The only upshot is that it all happens very quickly. Without the usual chaos of medical intervention, it is a horribly quiet affair. She's panting unevenly, white as a ghost, her face twisted in pain. He thinks the dimness of the bar might be better for her than the harsh overhead lights of Sickbay, or maybe he just wants to feel like he's done anything useful today. She begins to convulse and he holds on tight, murmuring nonsense to her, thanking her, apologizing, promising things he has no power to promise. Her skin feels clammy against his. Through it all, she does not let go of his hands.
And then it's over.
He blinks rapidly, smoothing the hair back from her face. "See you soon," he rasps, and kisses the top of her head.

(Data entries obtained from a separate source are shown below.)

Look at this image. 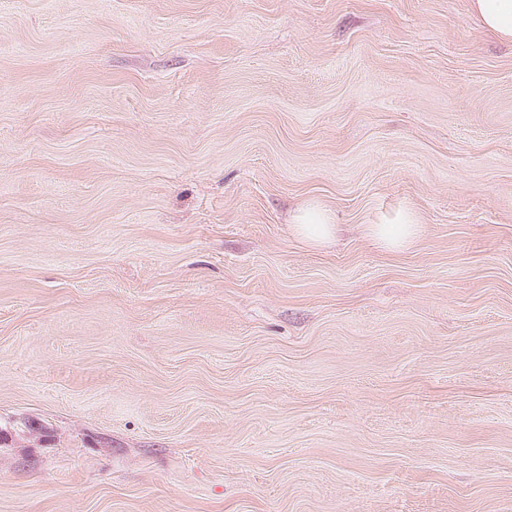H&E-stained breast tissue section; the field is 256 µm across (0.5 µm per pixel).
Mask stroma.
Returning <instances> with one entry per match:
<instances>
[{"label": "stroma", "mask_w": 512, "mask_h": 512, "mask_svg": "<svg viewBox=\"0 0 512 512\" xmlns=\"http://www.w3.org/2000/svg\"><path fill=\"white\" fill-rule=\"evenodd\" d=\"M0 512H512L471 0H0ZM297 234L312 247H320L335 236L336 226L320 206L310 205L302 209L295 218ZM371 238L388 250L398 251L410 246L416 236V224L401 218L396 224H372L369 226Z\"/></svg>", "instance_id": "stroma-1"}]
</instances>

Then he stands, straightens his uniform, and alerts Sickbay. Hating as he does so that not a single one of the crew will recall their warnings, just a few hours ago, that Janeway was going to die.
A/N:
I want a Sunday kind of love
A love to last past Saturday night
And I'd like to know it's more than love at first sight
And I want a Sunday kind of love
—Etta James, Sunday Kind of Love
Janeway makes a point to tell Tom, in "Caretaker," that he is just an observer, but then she quickly promotes him to her senior staff over who knows how many others in line for the conn. Later, in "Relativity," she explicitly tells Patterson that Tom's piloting skills are what would make him an asset to the Badlands mission. So. Here we are.